Why Taking Care of Your Skin is Important
We worry a lot about what we eat and drink, but what about what we put on our skin? Why do we pay so much attention to what we ingest and leave our largest organ so neglected?
I am certain you’ve heard the term “live green”, we use it when we recycle, when we buy organic food at the market, even when we sign up for a new yoga class but the term needs to be used more when it comes to taking care of our exterior as much as we take care of what’s within it. Our skin covers approximately 18 square feet of the body and is highly responsible for the wellbeing of our entire organism. Proper treatment of your skin can not only help slow down the process of aging but can lead to a more fruitful and energized life.

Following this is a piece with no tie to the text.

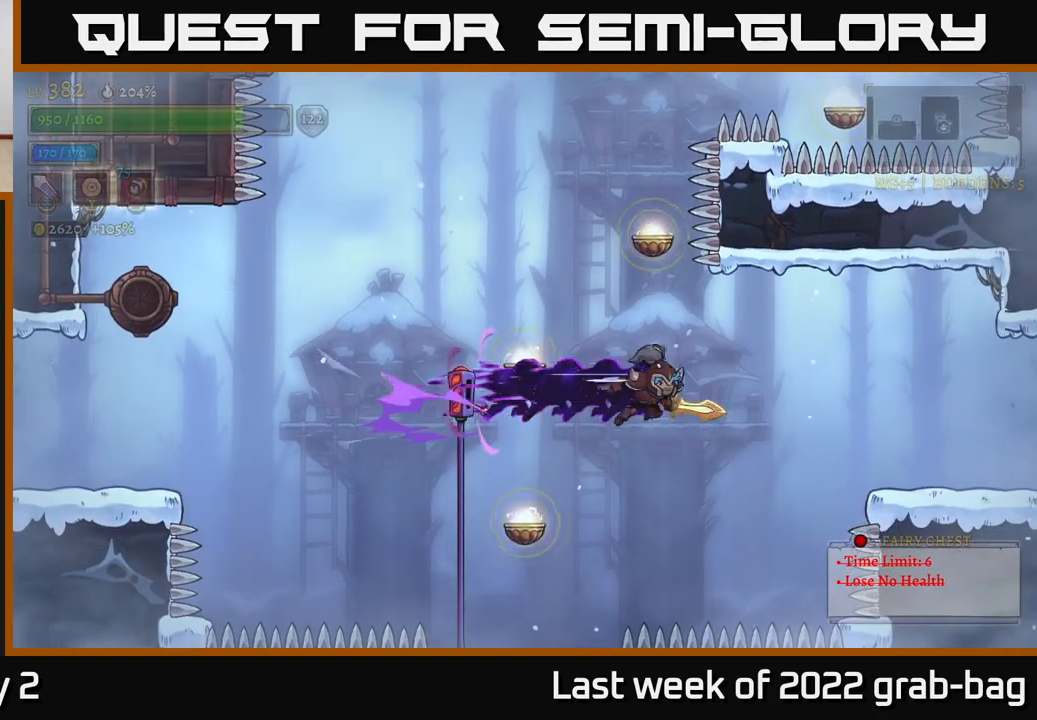
{"dt_ms": 500, "buttons": [], "left_stick": "right", "right_stick": "center", "events": [[300, "R2", "up"]]}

Considering how large this organ is, it is safe to assume that it is responsible for an equally large portion of bodily functions, functions that our skin performs daily without us even noticing.
The skin acts as an anatomical barrier from damage between our bodies and the environment thus strengthening our immune system.
There are a variety of nerve endings that respond to temperature, pressure, vibration, and injury allowing the skin to be a warning bell for any harm to the body.
The sweat glands and dilated blood vessels help with heat loss and constricted vessels conserve heat. With such, the human skin is able to regulate the body’s temperature to optimal degrees.
Essential gasses such as oxygen, nitrogen, and carbon dioxide can be diffused into the skin in small amounts for a multitude of beneficial aids to our cells.
The skin acts as a barrier so nutrients are not washed out of the body. It also acts as a storage center for lipids and water and aids in cell synthesis.
If you have decided to switch to an organic diet it is equally as important to switch to a more natural skin care routine. Consider restocking your bathroom counters and vanity at the same time as you restock your fridge. Despite what we were taught as children, when it comes to our health and well-being the outside really does matter.